### Data records ###
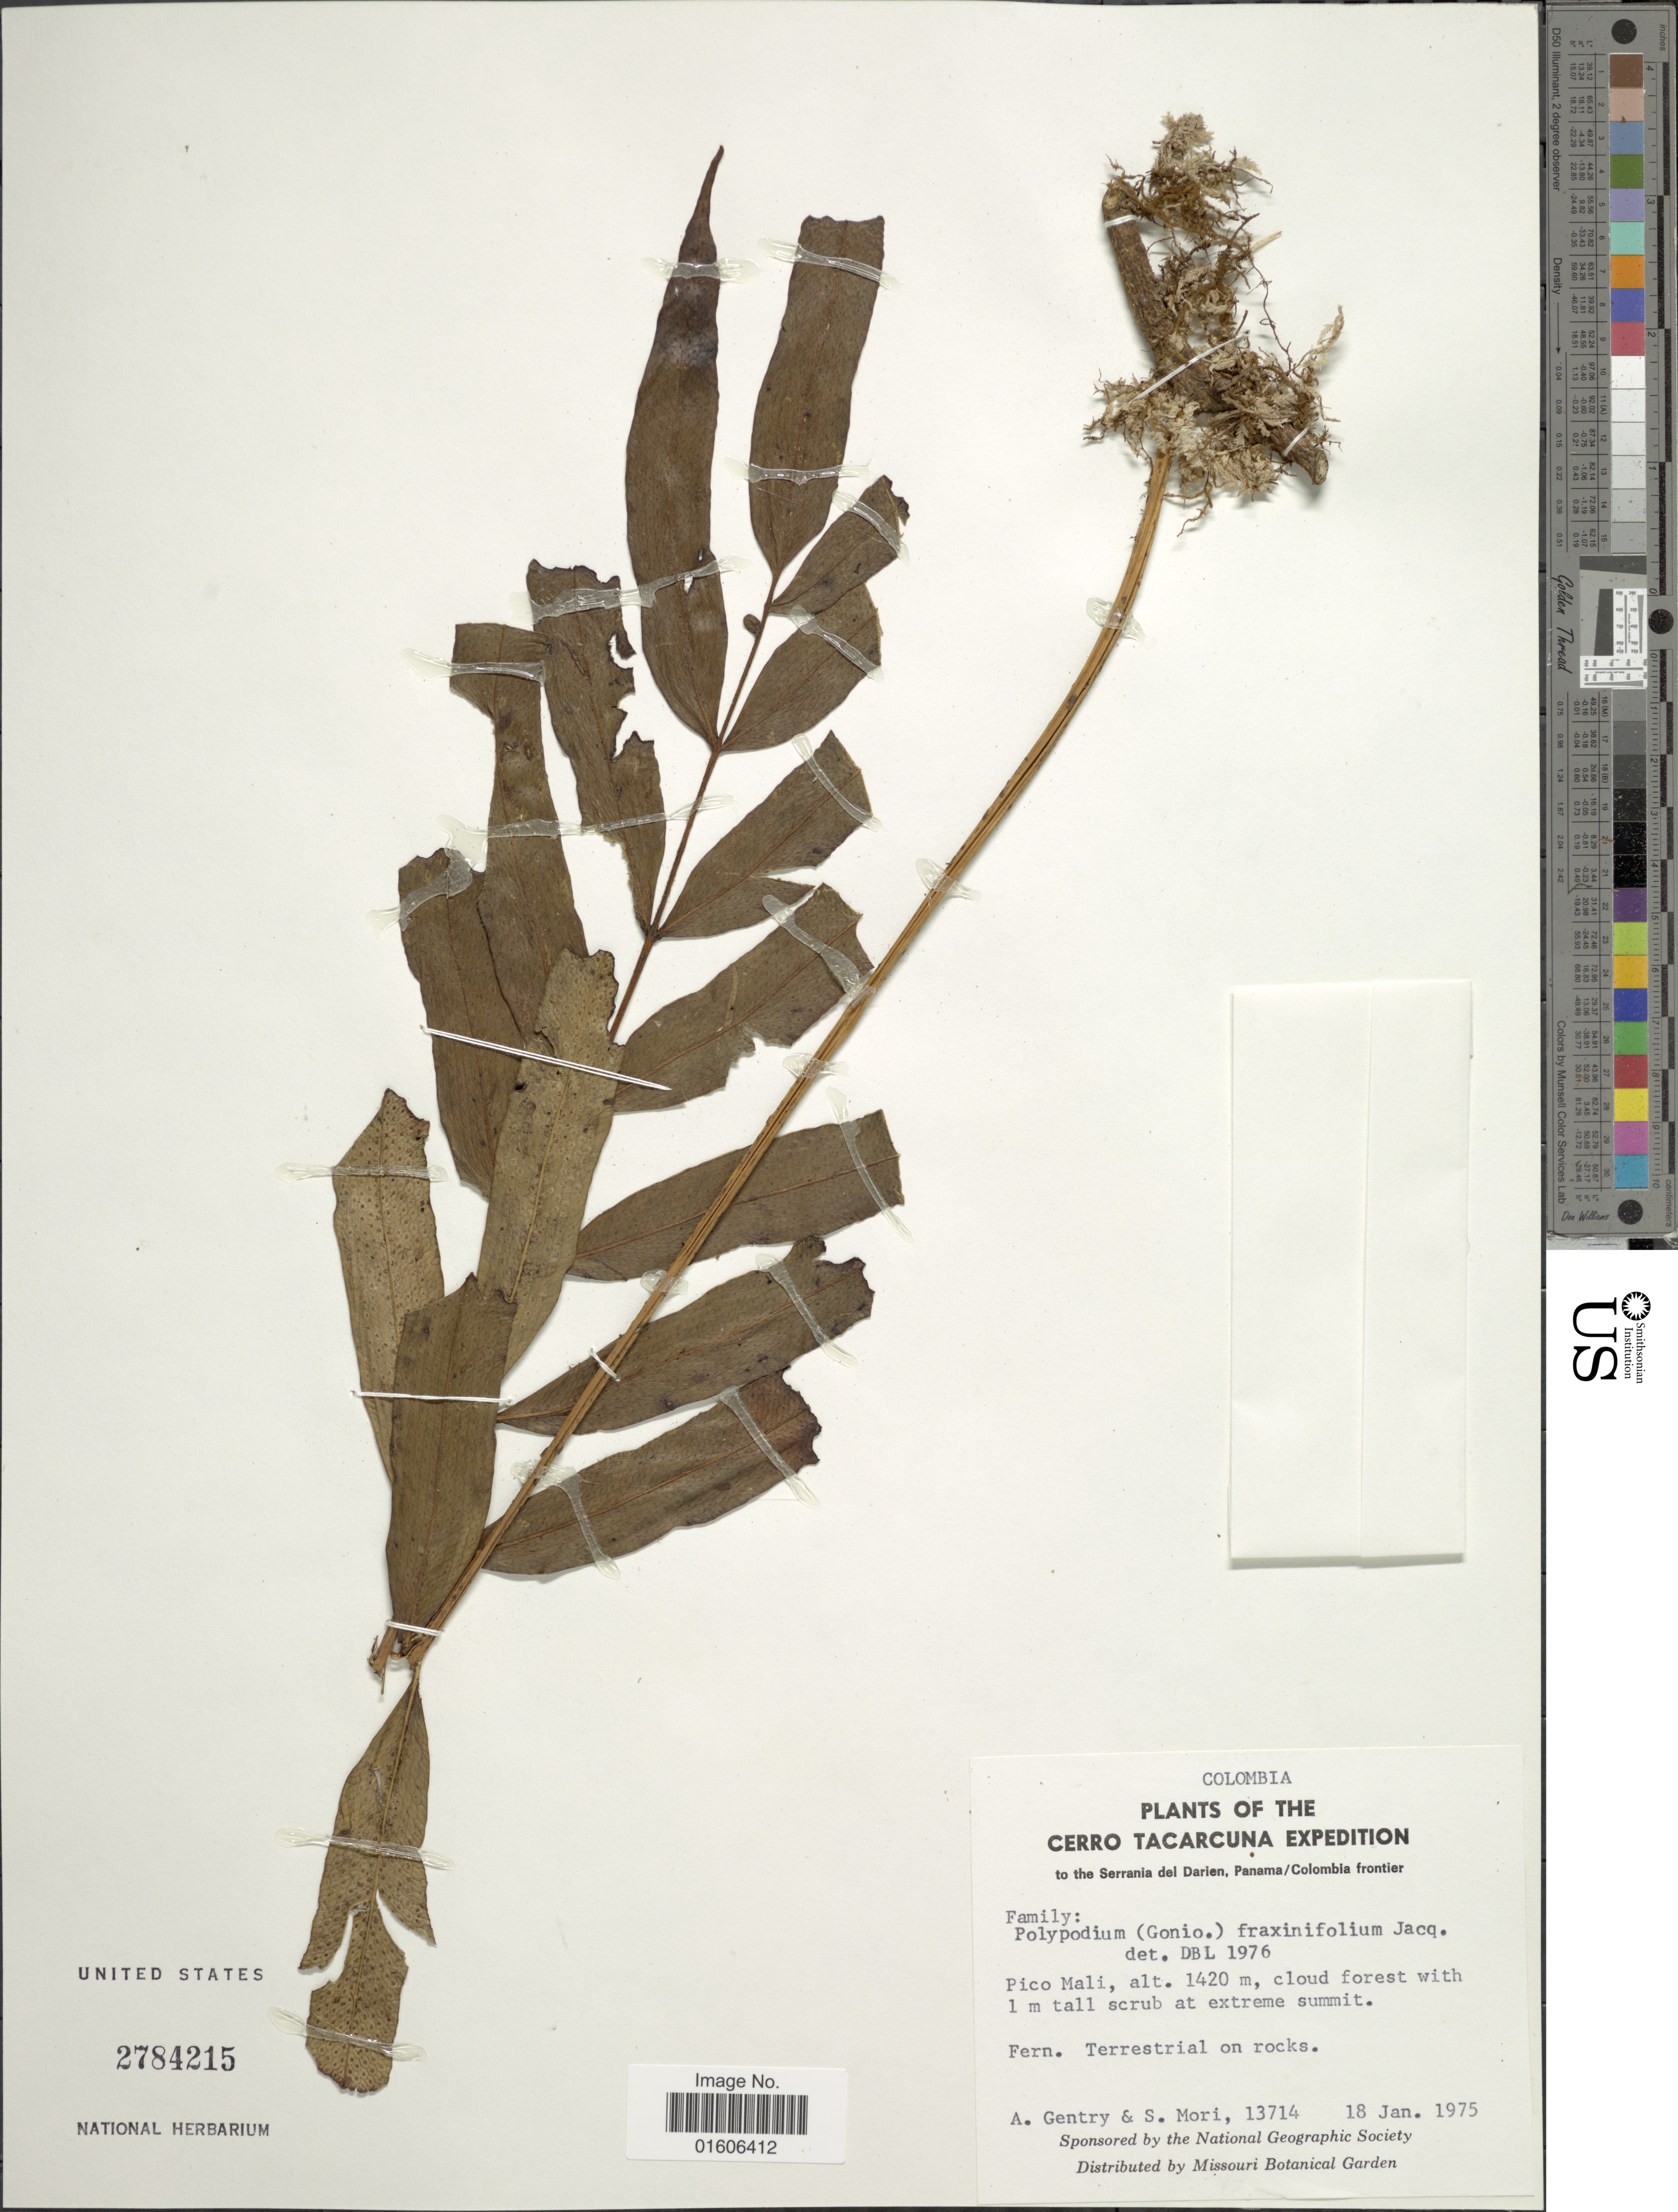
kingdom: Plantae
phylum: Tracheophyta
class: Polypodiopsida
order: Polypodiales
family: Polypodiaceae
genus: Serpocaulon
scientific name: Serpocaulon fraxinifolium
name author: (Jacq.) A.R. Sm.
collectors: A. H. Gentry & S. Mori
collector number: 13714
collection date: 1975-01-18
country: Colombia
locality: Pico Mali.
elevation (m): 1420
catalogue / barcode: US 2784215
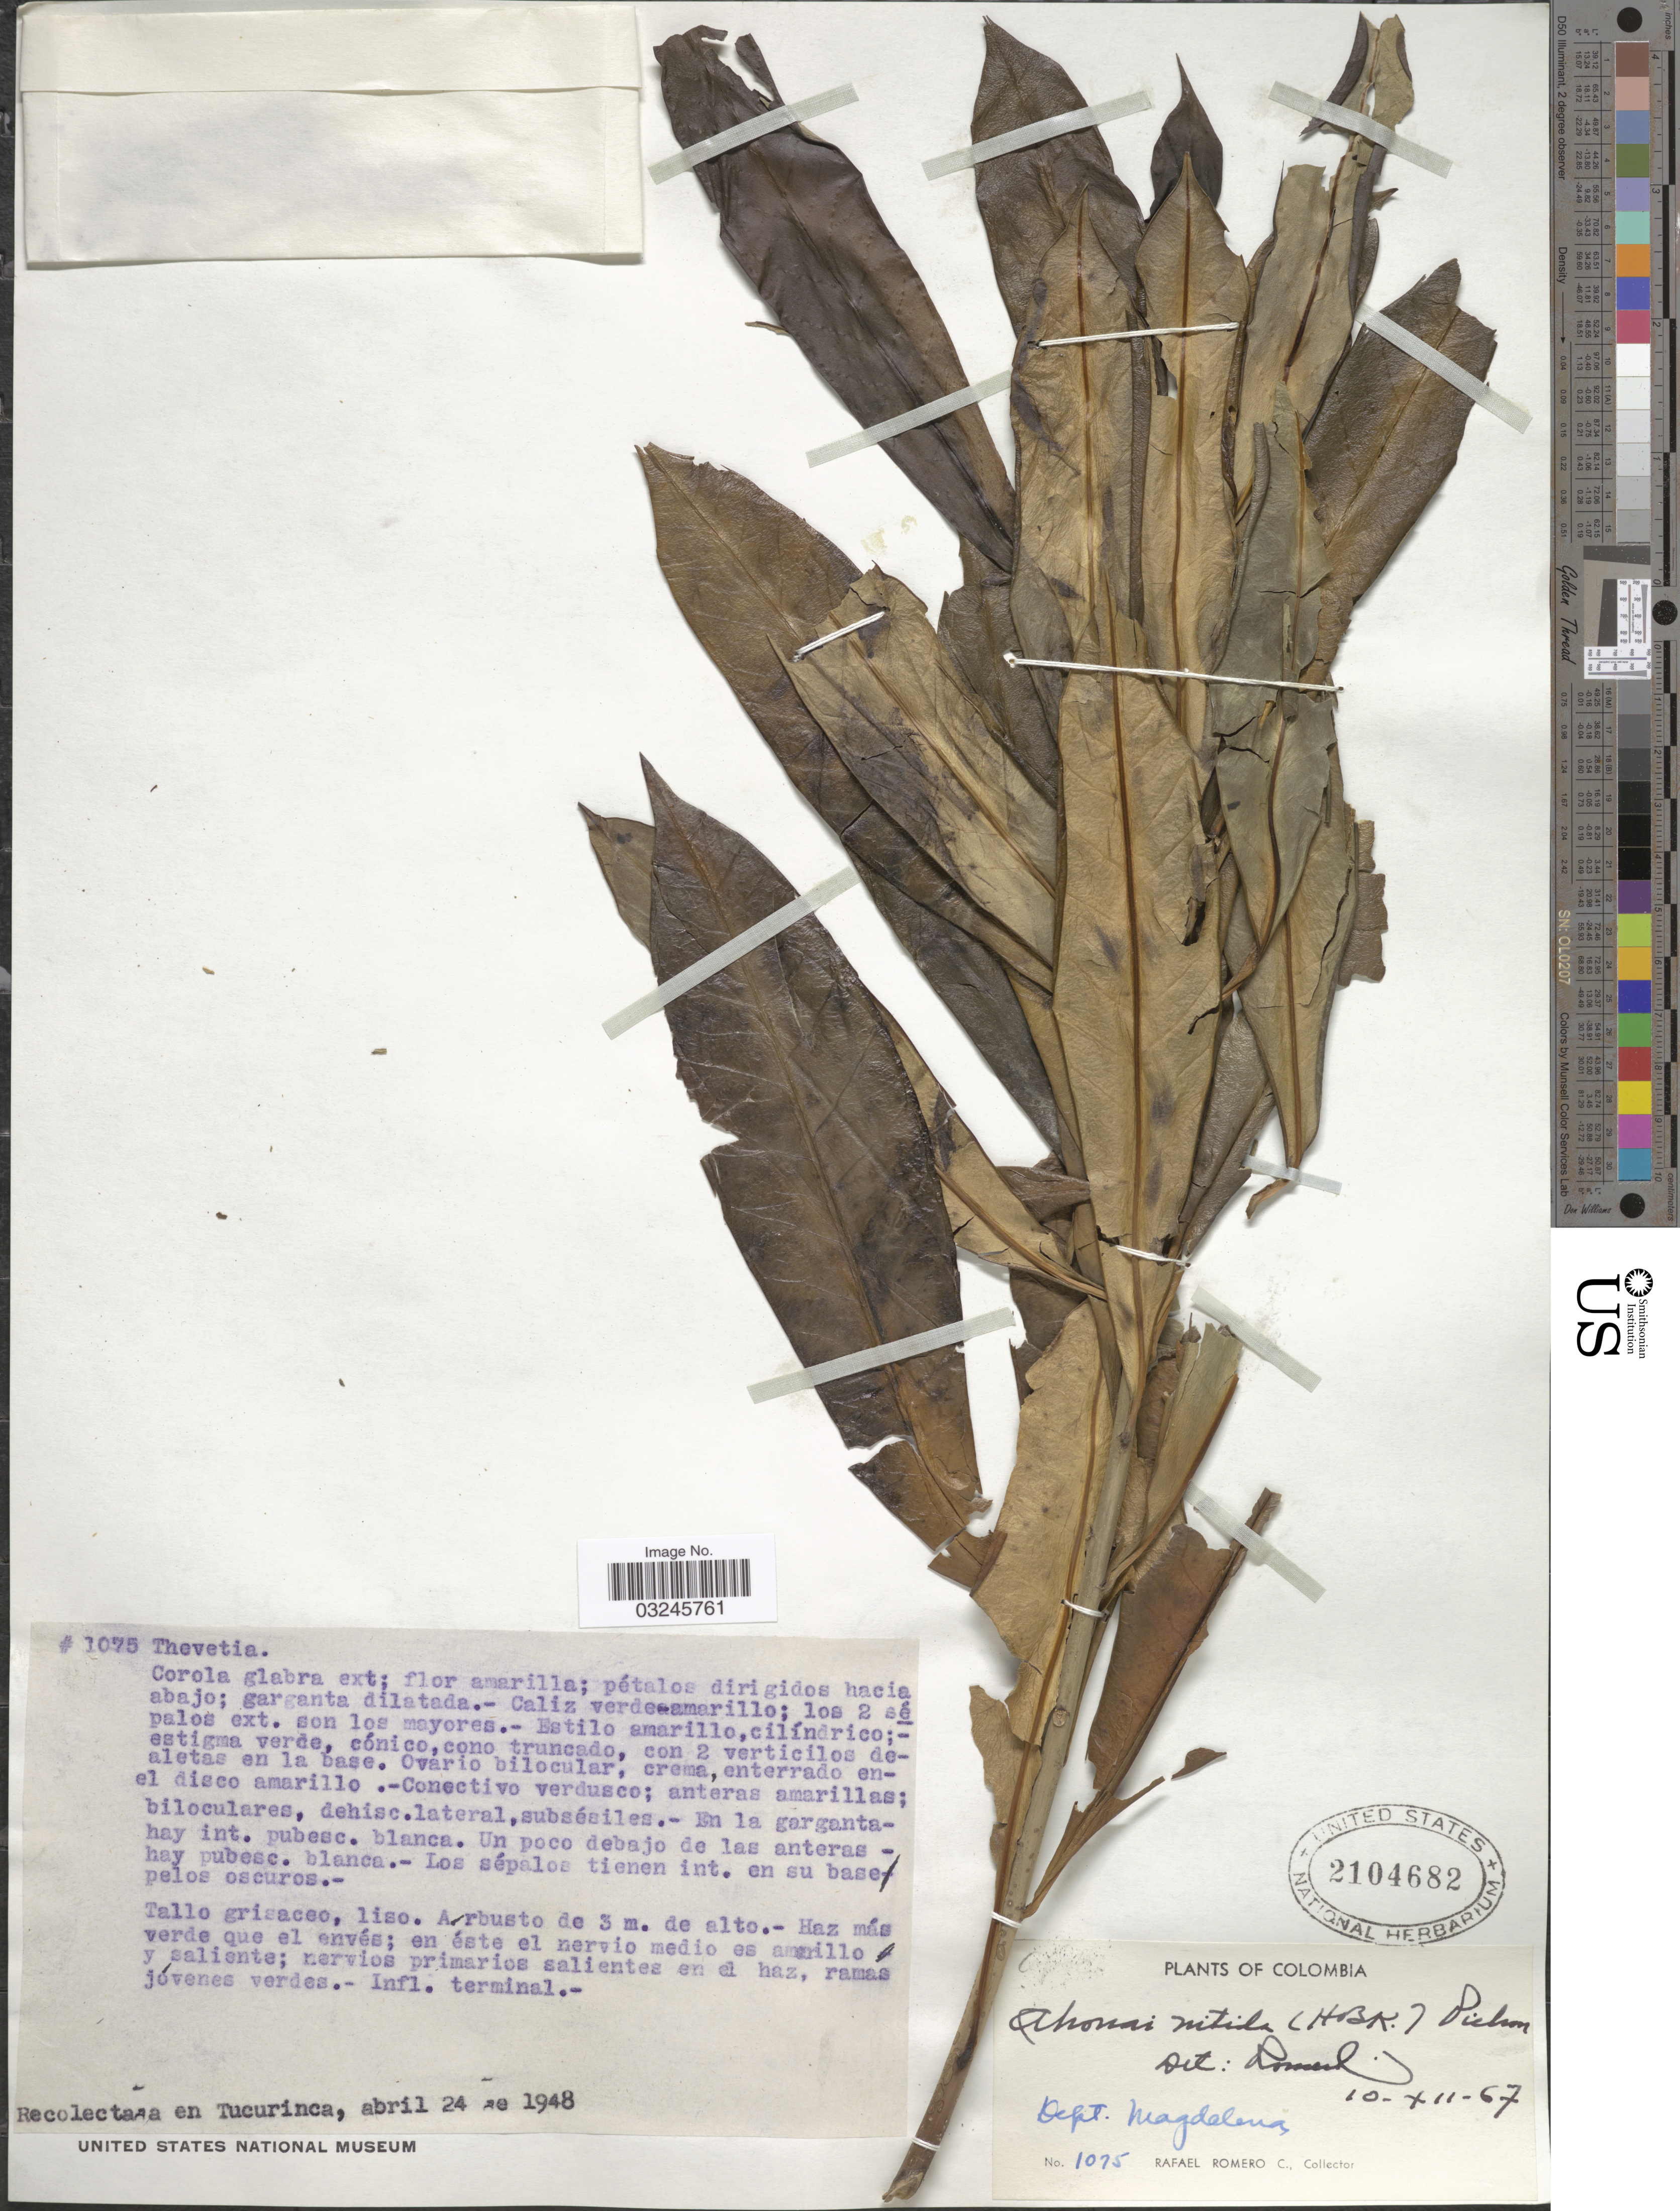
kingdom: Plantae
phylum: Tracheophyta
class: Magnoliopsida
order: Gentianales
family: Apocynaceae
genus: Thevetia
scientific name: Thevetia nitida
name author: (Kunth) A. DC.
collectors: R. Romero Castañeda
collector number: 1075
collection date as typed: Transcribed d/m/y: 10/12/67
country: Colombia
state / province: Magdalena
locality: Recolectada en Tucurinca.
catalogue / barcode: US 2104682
###
Job:
Convert the records above into a Markdown table with the columns Row and Line, numbering each line in order, skipping blank lines and leaving out the pictures.

Reply to the task:
| Row | Line |
|---|---|
| 1 | kingdom: Plantae |
| 2 | phylum: Tracheophyta |
| 3 | class: Polypodiopsida |
| 4 | order: Polypodiales |
| 5 | family: Polypodiaceae |
| 6 | genus: Serpocaulon |
| 7 | scientific name: Serpocaulon fraxinifolium |
| 8 | name author: (Jacq.) A.R. Sm. |
| 9 | collectors: A. H. Gentry & S. Mori |
| 10 | collector number: 13714 |
| 11 | collection date: 1975-01-18 |
| 12 | country: Colombia |
| 13 | locality: Pico Mali. |
| 14 | elevation (m): 1420 |
| 15 | catalogue / barcode: US 2784215 |
| 16 | kingdom: Plantae |
| 17 | phylum: Tracheophyta |
| 18 | class: Magnoliopsida |
| 19 | order: Gentianales |
| 20 | family: Apocynaceae |
| 21 | genus: Thevetia |
| 22 | scientific name: Thevetia nitida |
| 23 | name author: (Kunth) A. DC. |
| 24 | collectors: R. Romero Castañeda |
| 25 | collector number: 1075 |
| 26 | collection date as typed: Transcribed d/m/y: 10/12/67 |
| 27 | country: Colombia |
| 28 | state / province: Magdalena |
| 29 | locality: Recolectada en Tucurinca. |
| 30 | catalogue / barcode: US 2104682 |